Ebola fears leave nerves on edge in Southeast Asia

Governments across region preparing for the region's first case of Ebola virus

Ebola fears leave nerves on edge in Southeast Asia

World Bulletin/News Desk

More than 100 Philippine peacekeepers arrived home from Ebola-ravaged Liberia on Wednesday to spend 21 days in quarantine - a sign of the region’s nervousness over the deadly virus.

Although there have been no cases of Ebola in Southeast Asia or Asia Pacific, governments have been swift to implement preventative measures, as in the case of the 133 Philippine soldiers and police returning from a yearlong the United Nations mission.

Despite testing negative for the disease in Africa, the soldiers still face three weeks in isolation on Caballo Island before they are reunited with their families, according to local media.

"This is in compliance to our government’s drive for the country to remain Ebola virus disease free," Chief of Staff General Gregorio Pio Catapang said.

Across the region, a number of suspected cases have been reported, later found to be malaria or other illness showing similar symptoms. However, the region remains free of Ebola, which has killed more than 5,000 people in West Africa.

Increased controls at airports are one obvious sign of the preventative measures that have been put in place. Questionnaires ask if passengers have visited high-risk areas and thermal scanners monitor body temperatures. In Muslim-majority countries such as Malaysia and Indonesia these have been in place for some time to check travellers for Middle East Respiratory Syndrome, or MERS, which is most common in Saudi Arabia - the destination of hajj pilgrims.

The thousands of guest workers working on infrastructure and other projects in Liberia, Sierra Leone or Guinea – the three countries primarily affected by the disease - are particularly selected for attention.

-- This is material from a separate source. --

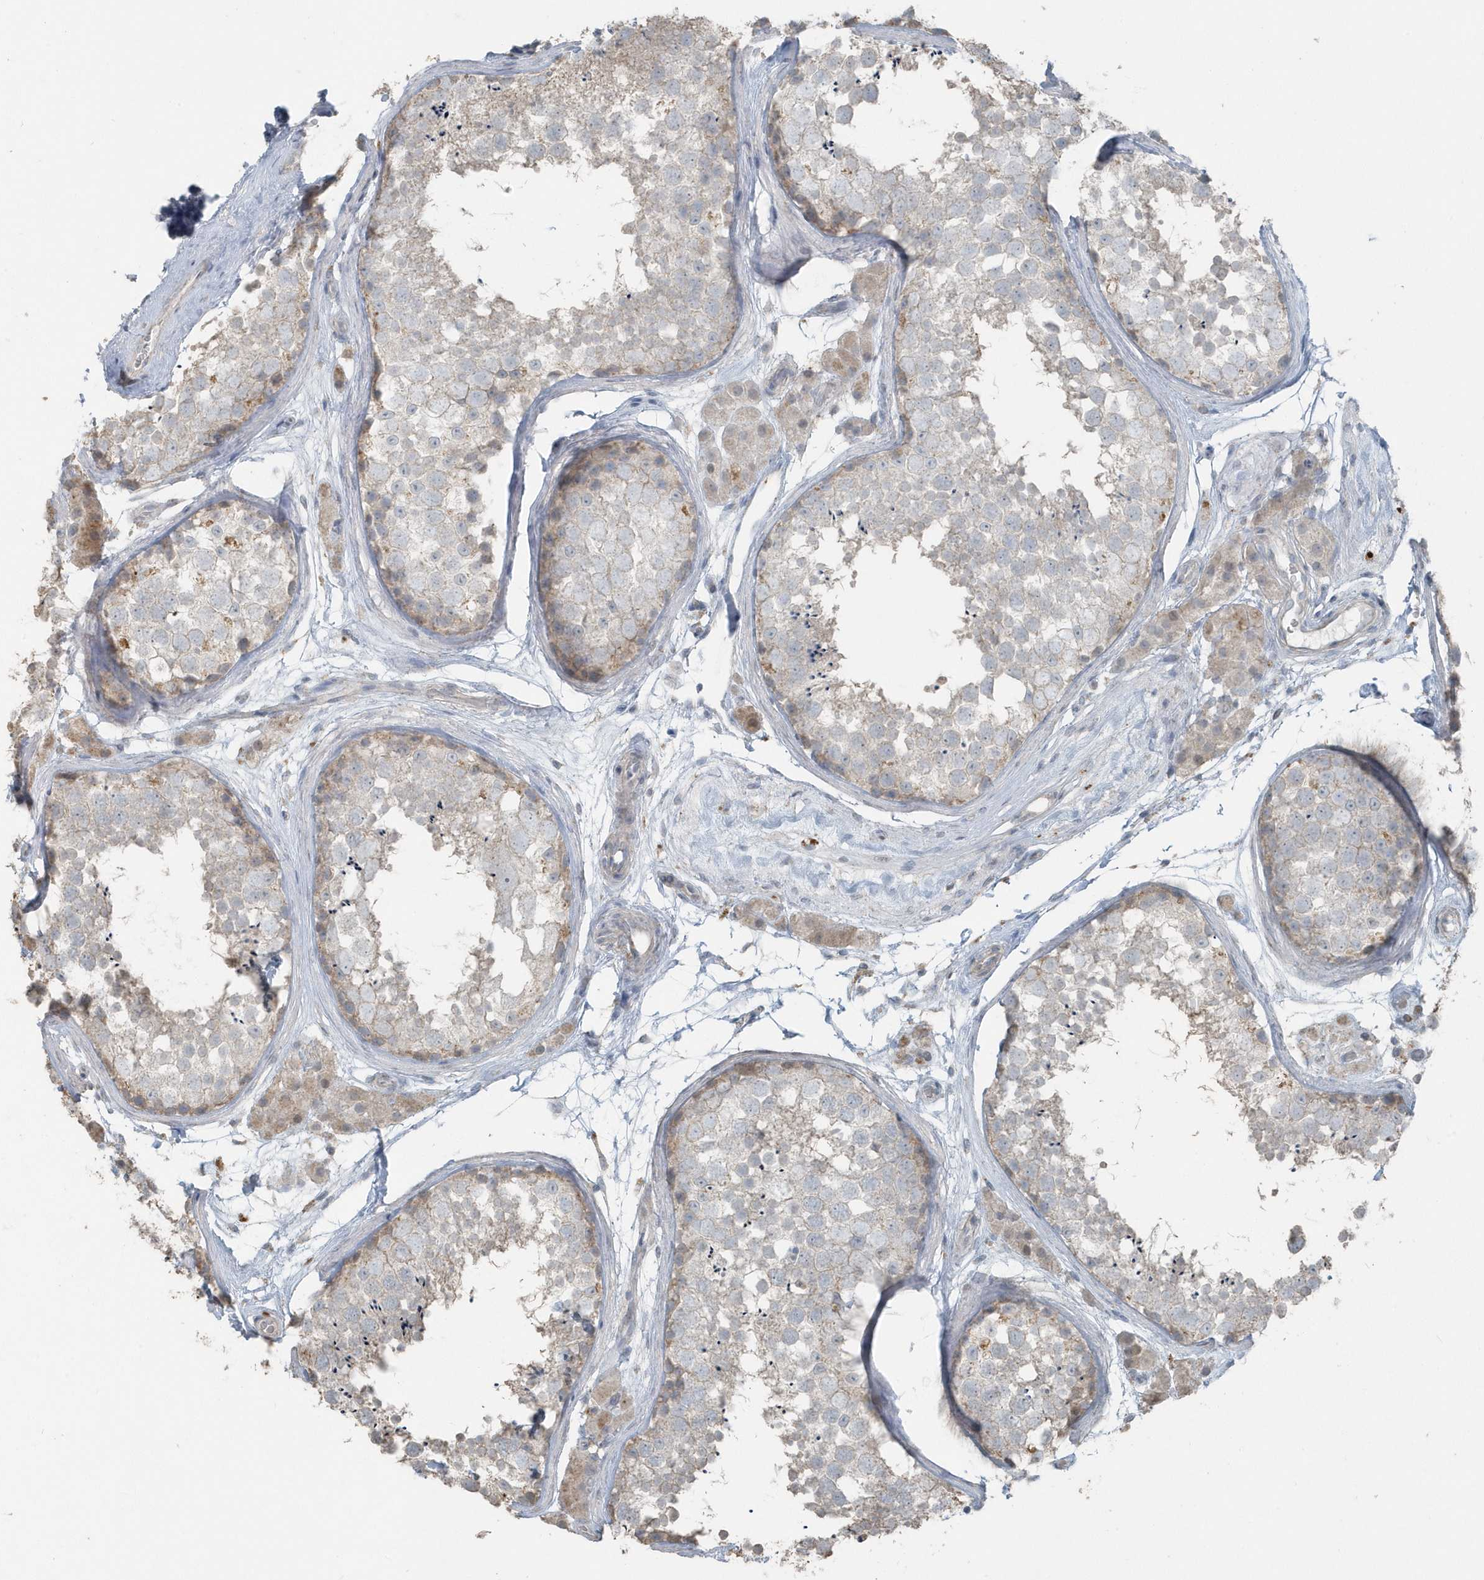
{"staining": {"intensity": "weak", "quantity": "<25%", "location": "cytoplasmic/membranous"}, "tissue": "testis", "cell_type": "Cells in seminiferous ducts", "image_type": "normal", "snomed": [{"axis": "morphology", "description": "Normal tissue, NOS"}, {"axis": "topography", "description": "Testis"}], "caption": "Testis stained for a protein using immunohistochemistry exhibits no expression cells in seminiferous ducts.", "gene": "ACTC1", "patient": {"sex": "male", "age": 56}}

Last month, two Indonesian workers returning from Liberia were tested for Ebola after they showed a fever and aching muscles, both symptoms of the disease. They were cleared and declared to have malaria, but the scare demonstrated the level of anticipation that the virus will eventually strike.

Following the suspected cases, Indonesian Health Minister Nila Moeloek appealed for people to remain vigilant. Around 150 Indonesians live in Liberia, primarily working in forestry and at sea ports.

The Philippines - which has nearly 3,800 workers based in the three affected countries - has assigned doctors to each of its international airports to deal with any suspected cases.

Meanwhile, Cambodia will closely monitor UN troops returning from the Central African Republic, which has not been hit by the current Ebola outbreak, after soldiers voiced fears about contracting the virus.

Some countries have put stricter regulations in place than others. Countries such as China and the Philippines are quarantining medical and other aid staff who have visited West Africa. In North Korea, every foreign visitor to the country is to be placed in isolation, regardless of their contact with infected countries, South Korean news agency Yonhap reported at the weekend.

In Indonesia, like other countries around the region, suspected cases of Ebola have been placed in isolation and treated according to guidelines laid down by the World Health Organization.

A number of hospitals have been prepared to treat Ebola cases.

The head of Semarang City Health Office in Indonesia, Widoyono - Many Indonesians use only one name - told The Anadolu Agency: "A number of specialized doctors, medicines and other infrastructure has been prepared in every hospital."

In the Philippines, Health Undersecretary Janette Garin summarized the country’s state of preparations: “We are not 100 percent ready but if you compare the Philippines with other countries, we are better prepared," she said.

The country’s Research Institute of Tropical Medicine’s laboratory has received a 500 million peso ($11 million) upgrade to cope with any Ebola cases and train medical staff. The institute has a 50-bed capacity, including seven negative pressure isolation rooms.

“We may lack in facilities, but we are capable of managing possible Ebola cases and we are ready to share our capabilities to other hospitals,” Institute Director Soccoro Lupisan said.

Elsewhere, Cambodia’s Communicable Disease Control Department has identified five hospitals for quarantining suspected cases with 10 doctors trained to deal directly with confirmed cases.

Ly Sovann, the department’s deputy director, said: “We were zero prepared for SARS [Severe Acute Respiratory Syndrome]. We built from this and we are better prepared but we need to do more. If every country prepares, we will contain this.”

In Malaysia, where nine suspected Ebola cases have been reported since mid-October, health services have conducted simulated exercises to prepare for a confirmed case, according to Health Minister Datuk Seri.

One common feature across the region is the online rumors that have bedeviled government efforts to reassure the public.

This week the Philippine Department of Health was forced to dismiss a report that 18 Ebola patients had been confined to a hospital in Quezon City.

In Myanmar, social media users identified four people infected with the virus last week, only for health officials to denounce the reports as fabricated.

As yet, there have been few indications of the level of anxiety that led one bar in South Korean capital to put up a sign in August declaring that it was “not accepting Africans at the moment” due to Ebola.